Corn (NYSEARCA:CORN) - I do not foresee a significant weather impact on corn until July and August when the eastern corn belt dries out and temperatures climb. Heavy planting this spring and an increase in planted acreage may offset any weather-related losses. As of May 19, 71% of the crop has been planted compared to the 5-year average of 79%. Emerging corn is at 41% of normal because of late planting, but that will rapidly catch up to normal by June 1. It is too early to determine which way CORN will move, but I am concerned about the possibility of hot, dry weather in July and August stressing crops

Cotton (NYSEARCA:BAL) - The cotton belt will be drying out after Memorial Day weekend, putting stress on the crop. The Australian cotton crop appears to be progressing very nicely. It is too early to determine movement on BAL.

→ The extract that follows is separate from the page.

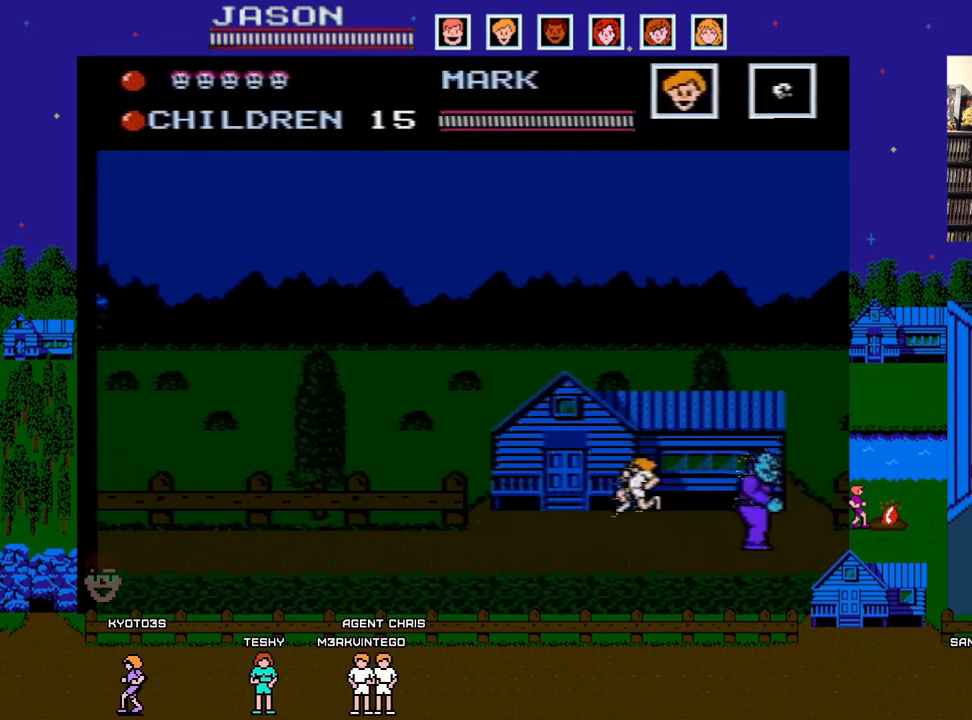
{"buttons": ["DPAD_LEFT"], "events": []}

Soybeans (NYSEARCA:SOYB) - The crop will likely be in good shape even though planting (24% complete) is well behind the 5-year average (42%). I don't foresee a strong upward movement despite anticipate increases in demand.

These ETFs may not perform as well as WEAT because of their weighting in other crops:

JJG (iPath DJ-UBS Grains Total Return ETN)

WEET (iPath Pure Beta Grains ETN)

UAG (UBS ETRACS CMCI Agriculture Total Return ETN)

Disclosure: I have no positions in any stocks mentioned, and no plans to initiate any positions within the next 72 hours. I wrote this article myself, and it expresses my own opinions. I am not receiving compensation for it (other than from Seeking Alpha). I have no business relationship with any company whose stock is mentioned in this article.